E di qui la decisione di “condividere con tutti voi, sorelle e fratelli del nostro pianeta sofferente, le mie accorate preoccupazioni per la cura della nostra casa comune. Ma, con il passare del tempo, mi rendo conto che non reagiamo abbastanza, poiché il mondo che ci accoglie si sta sgretolando e forse si sta avvicinando a un punto di rottura”. Il mondo – difficile non essere d’accordo – non è nostro: “La Bibbia racconta che «Dio vide quanto aveva fatto, ed ecco, era cosa molto buona» (Gen 1,31). Sua è «la terra e quanto essa contiene» (Dt 10,14). Perciò Egli ci dice: «Le terre non si potranno vendere per sempre, perché la terra è mia e voi siete presso di me come forestieri e ospiti» (Lv 25,23). Pertanto, questa responsabilità di fronte ad una terra che è di Dio, implica che l’essere umano, dotato di intelligenza, rispetti le leggi della natura e i delicati equilibri tra gli esseri di questo mondo”.
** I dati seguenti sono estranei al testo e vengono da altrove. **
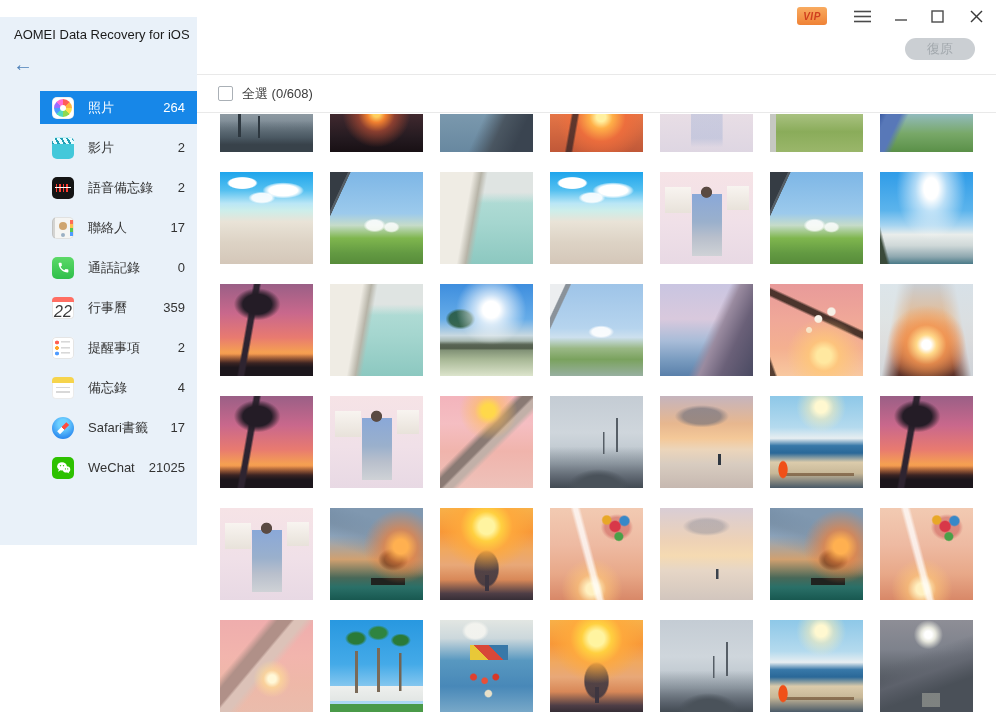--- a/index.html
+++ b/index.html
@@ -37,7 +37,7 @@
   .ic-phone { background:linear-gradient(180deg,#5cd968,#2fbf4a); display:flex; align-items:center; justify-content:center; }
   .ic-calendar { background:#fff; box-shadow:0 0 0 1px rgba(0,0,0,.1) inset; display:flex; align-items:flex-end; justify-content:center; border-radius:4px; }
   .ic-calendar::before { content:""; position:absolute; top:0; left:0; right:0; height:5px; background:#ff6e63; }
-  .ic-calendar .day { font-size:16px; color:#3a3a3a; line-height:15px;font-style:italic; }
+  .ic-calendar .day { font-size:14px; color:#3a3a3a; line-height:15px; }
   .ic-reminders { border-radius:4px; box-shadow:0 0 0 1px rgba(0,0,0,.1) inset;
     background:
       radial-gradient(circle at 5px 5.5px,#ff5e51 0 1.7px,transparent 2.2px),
Al centro c’è una delle affermazioni centrali della Laudato sì, tanto vera da non avere innescato grandi cambiamenti, che segnerebbero una inversione di tendenza nei modelli sociali, economici e di sviluppo. È quello che il papa chiama il “paradigma tecnocratico”, che è alla base dell’attuale processo di degrado ambientale. E cioè “un modo di comprendere la vita e l’azione umana che è deviato e che contraddice la realtà fino al punto di rovinarla”. In sostanza, consiste nel pensare “come se la realtà, il bene e la verità sbocciassero spontaneamente dal potere stesso della tecnologia e dell’economia”. Il paradigma tecnocratico come malattia del mondo, senza Dio e contro le donne e gli uomini concreti, resi irrilevanti: “Come conseguenza logica, da qui si passa facilmente all’idea di una crescita infinita o illimitata, che ha tanto entusiasmato gli economisti, i teorici della finanza e della tecnologia”.
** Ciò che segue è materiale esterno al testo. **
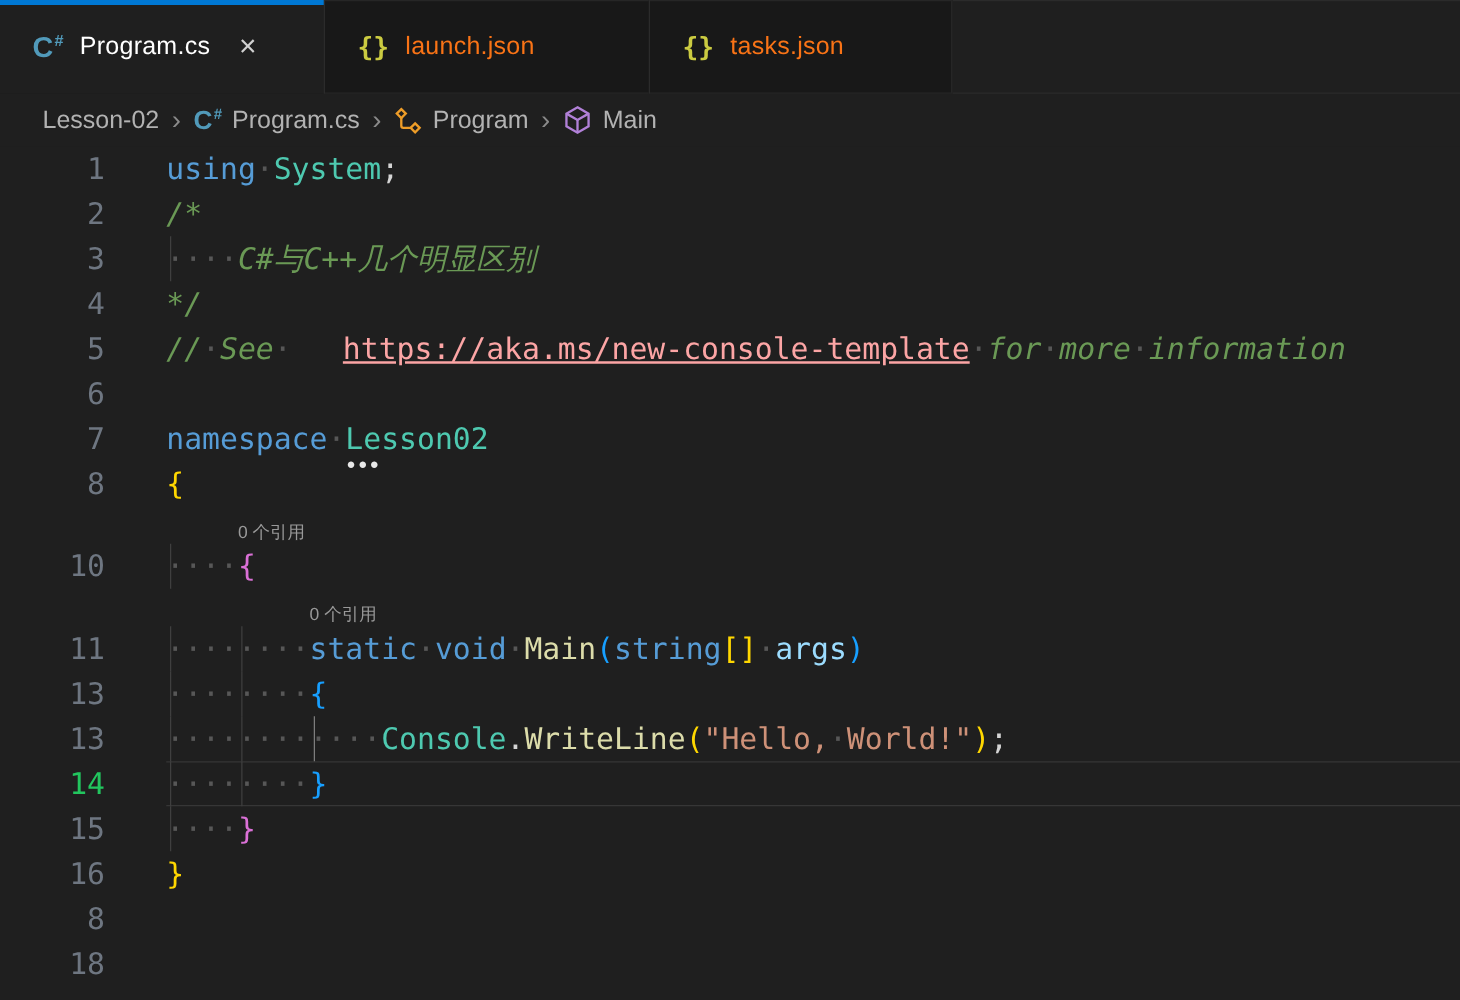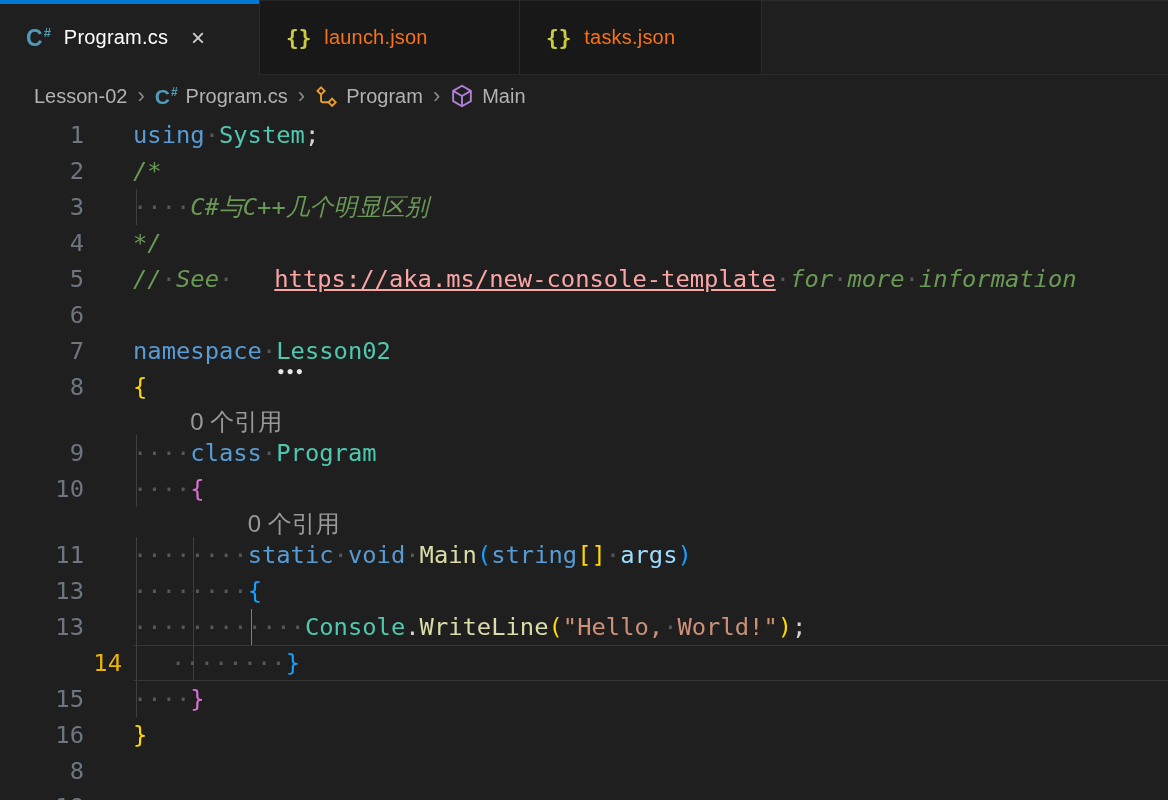--- a/index.html
+++ b/index.html
@@ -52,7 +52,7 @@
   .row.current .clb { position:absolute; left:133px; right:0; top:0; bottom:0;
         border-top:1px solid #363636; border-bottom:1px solid #363636;
         pointer-events:none; z-index:0; }
-  .lens-label { color:#999999; font-size:24px;
+  .lens-label { color:#999999; font-size:14px;
         font-family:"Liberation Sans", sans-serif; cursor:pointer; }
Nella visione del papa tutto si tiene: crescita infinita e senso di onnipotenza, potenza dei poteri forti nei mercati e di una tecnologia indipendente dal primato dell’uomo, assenza del senso del limite, nella vita e nella ricerca, una quasi-onnipotenza – accettata nella cultura contemporanea anche sotto la spinta di campagne di pensiero – indipendente dalla centralità umana. Molti i passaggi che basterebbero, se tenuti a mente, a innescare un cambiamento, anche personale, ritrovando il gusto al bene comune: “Dio ci ha uniti a tutte le sue creature. Eppure, il paradigma tecnocratico può isolarci da ciò che ci circonda e ci inganna facendoci dimenticare che il mondo intero è una “zona di contatto”.
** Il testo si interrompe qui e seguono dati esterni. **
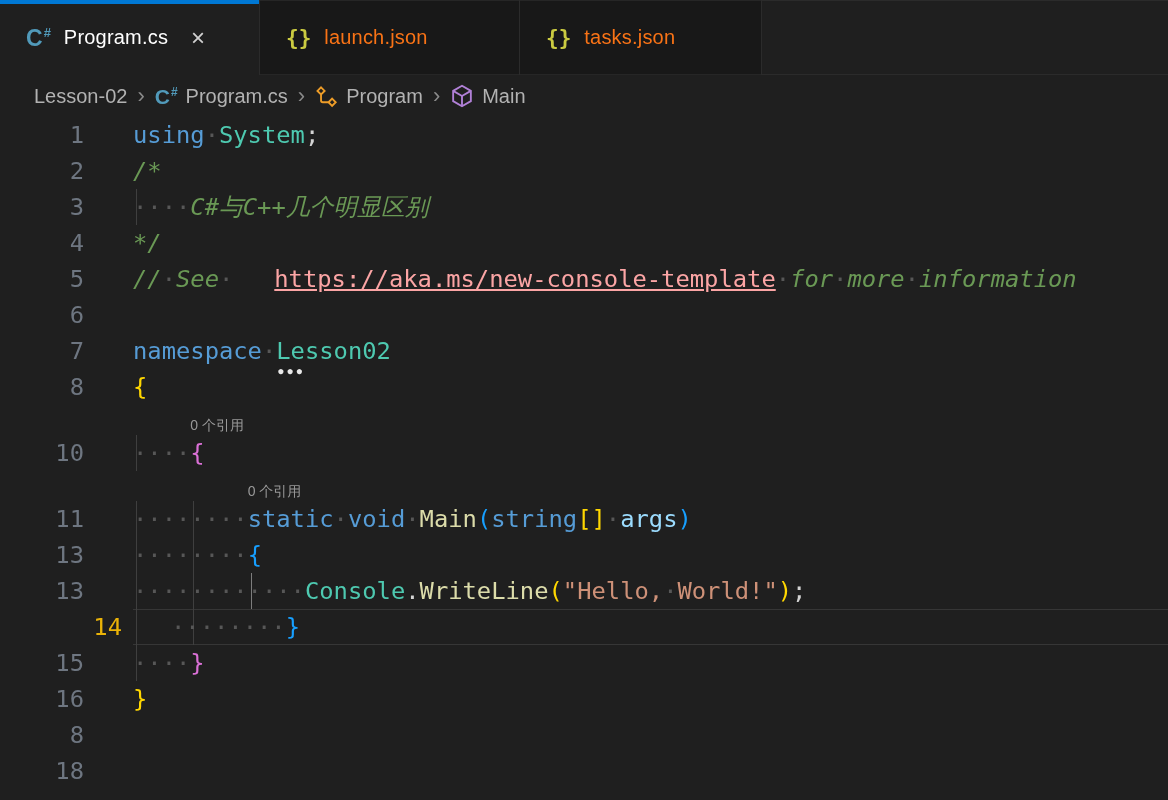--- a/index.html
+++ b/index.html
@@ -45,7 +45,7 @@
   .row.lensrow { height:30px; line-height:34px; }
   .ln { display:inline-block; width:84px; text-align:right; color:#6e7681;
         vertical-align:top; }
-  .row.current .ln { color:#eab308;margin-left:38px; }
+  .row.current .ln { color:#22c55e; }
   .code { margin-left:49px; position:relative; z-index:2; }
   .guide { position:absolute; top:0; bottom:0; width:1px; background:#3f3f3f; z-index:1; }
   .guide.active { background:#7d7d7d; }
Papa Francesco ci riconsegna una visione in cui le persone sono al centro della vita, ma non in maniera predatoria ed esclusiva. È quello che chiama l’“antropocentrismo situato”. Vale a dire, riconoscere che la vita umana è incomprensibile e insostenibile senza le altre creature. È già un’agenda per Cop 28, la Conferenza mondiale Onu sul cambiamento climatico. Ma è un’agenda per il futuro del mondo che dipende da tutti noi.